Nuestro Dios, a quien adoramos, puede librarnos de las llamas del horno.
Daniel 3:17

Uno de mis relatos favoritos de la Biblia es el de los tres jóvenes hebreos (Ananías, Misael y Azarías) y la estatua de Nabucodonosor. Me gusta esa historia porque da cuenta del valor que mostraron estos tres muchachos ante quien era el rey más poderoso de la tierra, y porque revela la clase de relación que tenían con Dios.


Como bien sabes, las civilizaciones antiguas eran en su mayoría politeístas. Adoraban a todo un séquito de dioses. Casi se podría decir que había un dios para suplir cada necesidad importante: para la lluvia, la guerra, la cosecha, la felicidad, el amor. Pero esta clase de religión presentaba un problema: estaba motivada por el interés. Es decir, la gente buscaba los servicios de un dios en particular para que le concediera algún favor o la librara de algún mal. Cuando no obtenían ese favor, simplemente cambiaban ese dios por otro. Y es aquí donde entra en juego el concepto revolucionario de relacionarse con Dios. Recordemos, en primer lugar, cuál fue la amenaza del rey: «¿Es verdad que ustedes no adoran a mis dioses ni a la estatua de oro que yo he mandado hacer? [...]. Porque si no la adoran, ahora mismo serán arrojados a un horno encendido» (Dan. 3: 15).

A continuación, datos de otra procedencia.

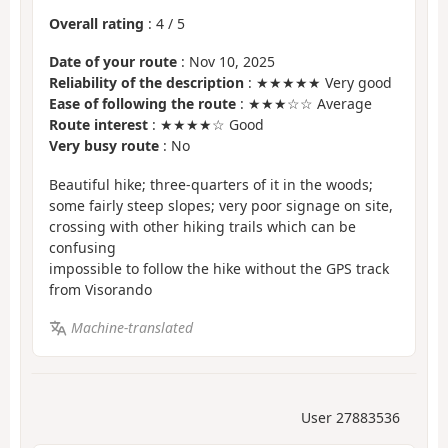
Overall rating
:
4
/
5
Date of your route
: Nov 10, 2025
Reliability of the description
: ★★★★★ Very good
Ease of following the route
: ★★★☆☆ Average
Route interest
: ★★★★☆ Good
Very busy route
: No
Beautiful hike; three-quarters of it in the woods;
some fairly steep slopes; very poor signage on site,
crossing with other hiking trails which can be
confusing
impossible to follow the hike without the GPS track
from Visorando
Machine-translated
User 27883536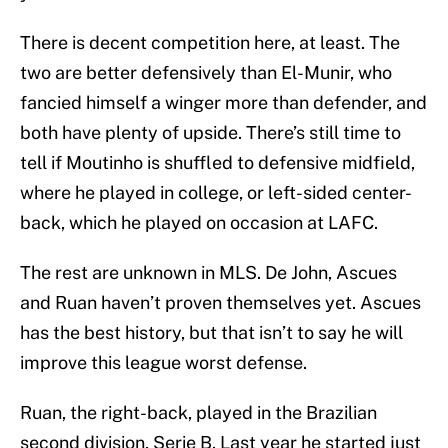
There is decent competition here, at least. The
two are better defensively than El-Munir, who
fancied himself a winger more than defender, and
both have plenty of upside. There’s still time to
tell if Moutinho is shuffled to defensive midfield,
where he played in college, or left-sided center-
back, which he played on occasion at LAFC.
The rest are unknown in MLS. De John, Ascues
and Ruan haven’t proven themselves yet. Ascues
has the best history, but that isn’t to say he will
improve this league worst defense.
Ruan, the right-back, played in the Brazilian
second division, Serie B. Last year he started just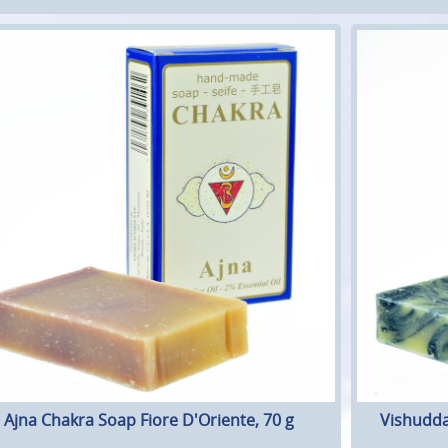
Ajna Chakra Soap Fiore D'Oriente, 70 g
Vishudda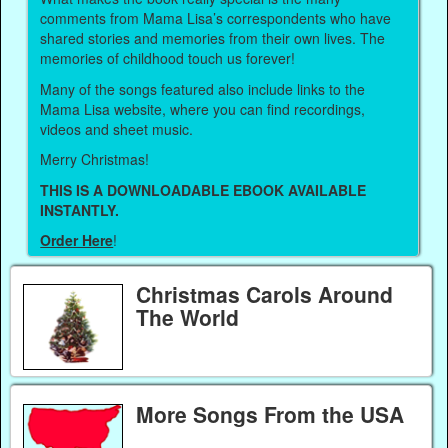
comments from Mama Lisa’s correspondents who have
shared stories and memories from their own lives. The
memories of childhood touch us forever!
Many of the songs featured also include links to the
Mama Lisa website, where you can find recordings,
videos and sheet music.
Merry Christmas!
THIS IS A DOWNLOADABLE EBOOK AVAILABLE
INSTANTLY.
Order Here
!
Christmas Carols Around
The World
More Songs From the USA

¿Cómo respondieron los tres héroes hebreos a este «decreto de muerte»? Dijeron: «Nuestro Dios, a quien adoramos, puede librarnos de las llamas del horno [...]. Pero, aun si no lo hiciera, sepa bien Su Majestad que no adoraremos a sus dioses ni nos arrodillaremos ante la estatua de oro» (Dan. 3: 15-18; el destacado es nuestro).


¡Qué tremendo valor! En una época en la que los dioses eran desechables, estos tres muchachos publicaron a voz en cuello: «Serviremos a nuestro Dios, sea que nos libre o no». En otras palabras: «Nada en este mundo, ni siquiera la amenaza de muerte, nos apartará de la senda del deber».


¿Puedes tú decir lo mismo? ¿Seguirías sirviendo a Dios aunque no te concediera exactamente lo que le pides? El ejemplo de Ananías, Misael y Azarías nos enseña que la religión no consiste en estar de parte de Dios solo cuando nos da exactamente lo que le pedimos, sino en confiar que él nos dará precisamente lo que más nos conviene.
Señor, ayúdame a amarte en todo momento, aun cuando no siempre me concedas las cosas.